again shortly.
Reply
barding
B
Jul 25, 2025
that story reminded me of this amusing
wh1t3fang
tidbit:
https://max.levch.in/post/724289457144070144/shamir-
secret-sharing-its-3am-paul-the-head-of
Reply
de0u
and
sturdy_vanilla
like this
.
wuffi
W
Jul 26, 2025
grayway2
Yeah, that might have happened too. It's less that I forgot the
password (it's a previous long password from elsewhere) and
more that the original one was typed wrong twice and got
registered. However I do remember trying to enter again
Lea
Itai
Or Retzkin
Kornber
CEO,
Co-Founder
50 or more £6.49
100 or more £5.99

--

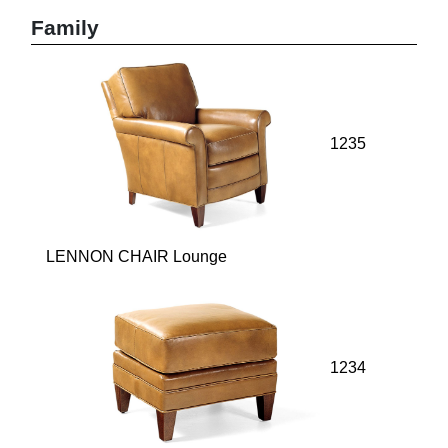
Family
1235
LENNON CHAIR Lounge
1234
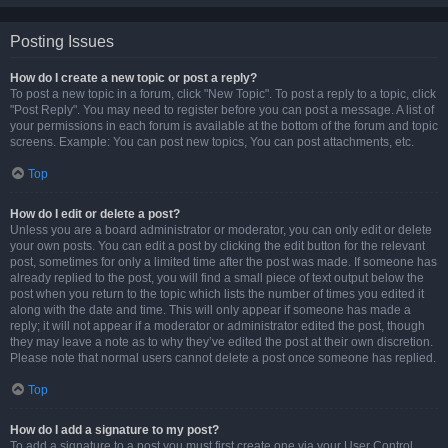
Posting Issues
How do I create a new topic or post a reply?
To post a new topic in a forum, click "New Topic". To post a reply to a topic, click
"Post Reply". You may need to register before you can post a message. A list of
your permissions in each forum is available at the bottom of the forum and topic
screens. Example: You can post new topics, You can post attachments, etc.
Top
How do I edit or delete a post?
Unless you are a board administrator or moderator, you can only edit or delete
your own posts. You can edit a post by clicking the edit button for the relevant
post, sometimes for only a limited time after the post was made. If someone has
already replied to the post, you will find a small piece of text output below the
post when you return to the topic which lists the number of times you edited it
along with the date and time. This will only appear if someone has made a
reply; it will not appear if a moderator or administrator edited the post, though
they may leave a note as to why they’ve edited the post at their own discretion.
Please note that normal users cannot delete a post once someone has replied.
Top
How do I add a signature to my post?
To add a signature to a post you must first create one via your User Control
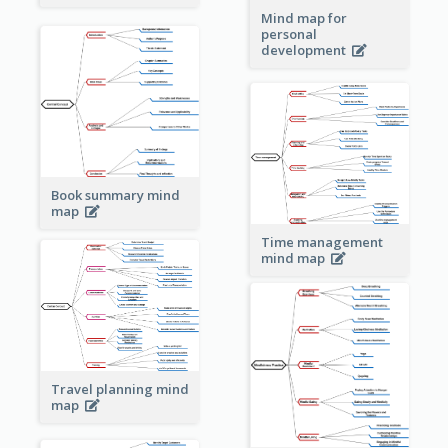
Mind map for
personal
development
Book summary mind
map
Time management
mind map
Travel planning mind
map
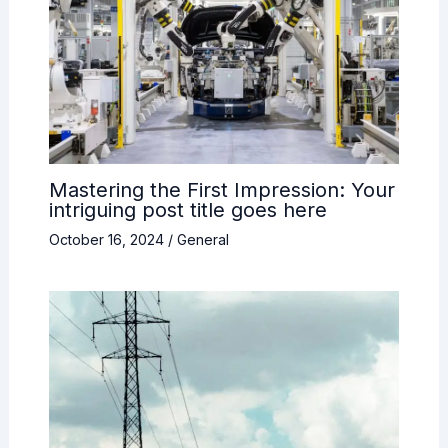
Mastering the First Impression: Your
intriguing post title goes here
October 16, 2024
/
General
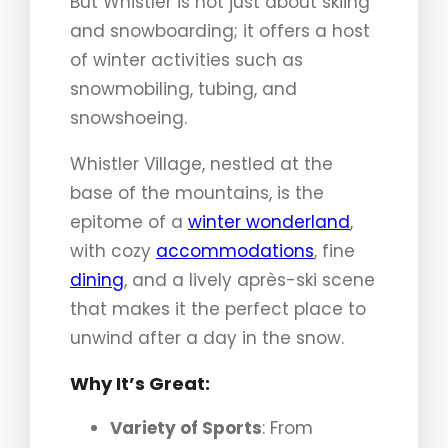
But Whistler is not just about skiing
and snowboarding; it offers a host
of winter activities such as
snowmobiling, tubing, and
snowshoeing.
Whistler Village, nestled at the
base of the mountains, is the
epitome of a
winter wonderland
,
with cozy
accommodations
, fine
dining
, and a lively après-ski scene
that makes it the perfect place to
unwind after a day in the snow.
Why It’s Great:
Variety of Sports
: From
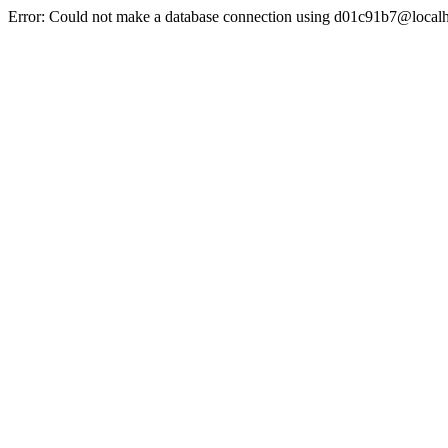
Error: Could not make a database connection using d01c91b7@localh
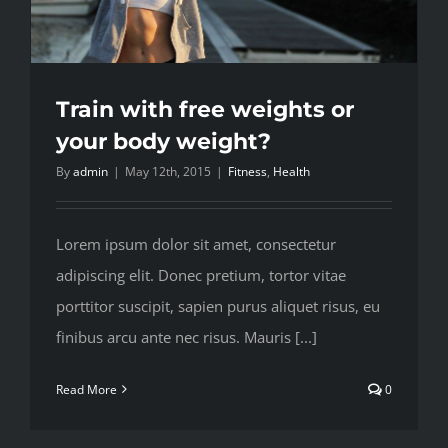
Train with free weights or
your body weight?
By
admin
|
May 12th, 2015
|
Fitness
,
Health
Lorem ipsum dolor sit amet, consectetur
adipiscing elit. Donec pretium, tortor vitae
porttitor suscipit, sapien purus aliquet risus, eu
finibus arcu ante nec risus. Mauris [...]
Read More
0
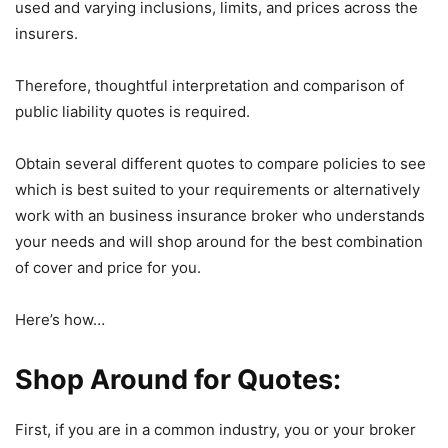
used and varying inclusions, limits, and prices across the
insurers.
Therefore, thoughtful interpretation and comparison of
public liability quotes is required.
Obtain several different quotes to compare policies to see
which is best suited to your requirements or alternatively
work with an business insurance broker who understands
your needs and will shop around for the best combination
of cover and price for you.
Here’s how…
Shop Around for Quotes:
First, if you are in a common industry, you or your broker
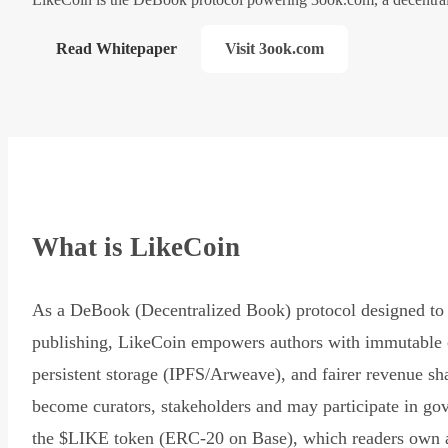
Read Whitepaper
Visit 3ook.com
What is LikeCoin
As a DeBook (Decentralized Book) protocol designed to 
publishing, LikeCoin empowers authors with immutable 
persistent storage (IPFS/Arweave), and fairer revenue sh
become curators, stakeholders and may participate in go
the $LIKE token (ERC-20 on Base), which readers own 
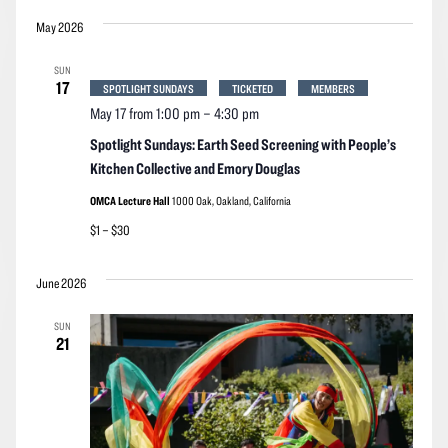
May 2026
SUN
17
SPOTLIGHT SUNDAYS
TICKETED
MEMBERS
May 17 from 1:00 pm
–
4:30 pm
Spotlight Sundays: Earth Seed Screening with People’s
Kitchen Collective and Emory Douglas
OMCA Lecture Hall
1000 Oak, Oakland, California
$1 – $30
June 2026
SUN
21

--

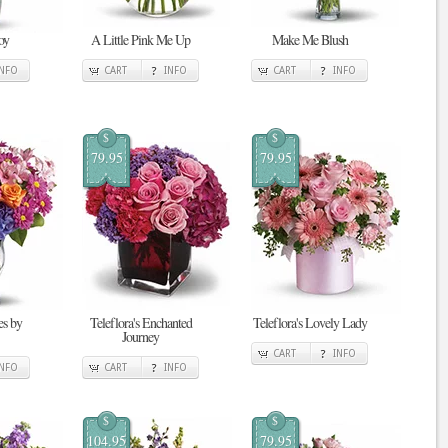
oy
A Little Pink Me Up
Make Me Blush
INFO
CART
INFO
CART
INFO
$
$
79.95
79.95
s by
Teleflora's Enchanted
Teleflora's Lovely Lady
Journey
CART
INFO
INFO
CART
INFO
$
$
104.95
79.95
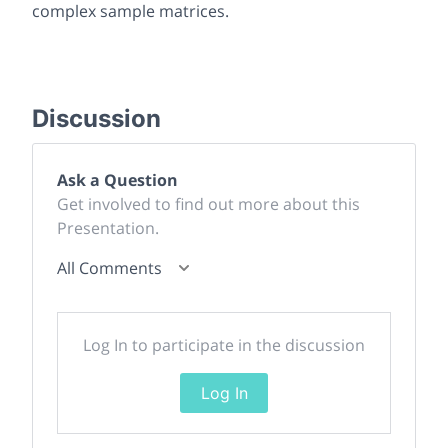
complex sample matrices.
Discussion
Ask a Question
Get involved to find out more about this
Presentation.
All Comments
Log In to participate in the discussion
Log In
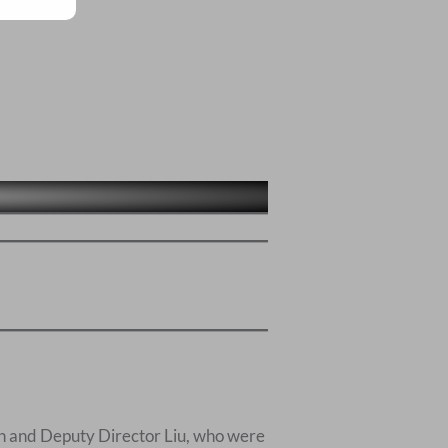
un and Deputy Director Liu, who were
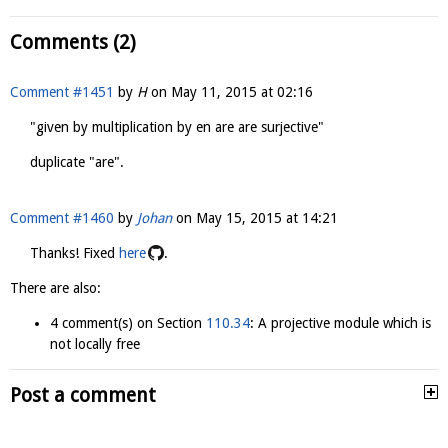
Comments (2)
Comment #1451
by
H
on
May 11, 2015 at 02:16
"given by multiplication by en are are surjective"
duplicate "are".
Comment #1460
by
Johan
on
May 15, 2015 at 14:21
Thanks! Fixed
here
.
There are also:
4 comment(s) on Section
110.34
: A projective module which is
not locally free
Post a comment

--- PROBLEM STATEMENT ---
Convert the stretch of the records from the line containing "But Whistler is not just about skiing" through the line containing "Error: Could not", both included, into a JSON list of strings with one string per line and no blank lines. Leave out the pictures.

--- YOUR SOLUTION ---
[
  "But Whistler is not just about skiing",
  "and snowboarding; it offers a host",
  "of winter activities such as",
  "snowmobiling, tubing, and",
  "snowshoeing.",
  "Whistler Village, nestled at the",
  "base of the mountains, is the",
  "epitome of a",
  "winter wonderland",
  ",",
  "with cozy",
  "accommodations",
  ", fine",
  "dining",
  ", and a lively après-ski scene",
  "that makes it the perfect place to",
  "unwind after a day in the snow.",
  "Why It’s Great:",
  "Variety of Sports",
  ": From",
  "Error: Could not make a database connection using d01c91b7@localh"
]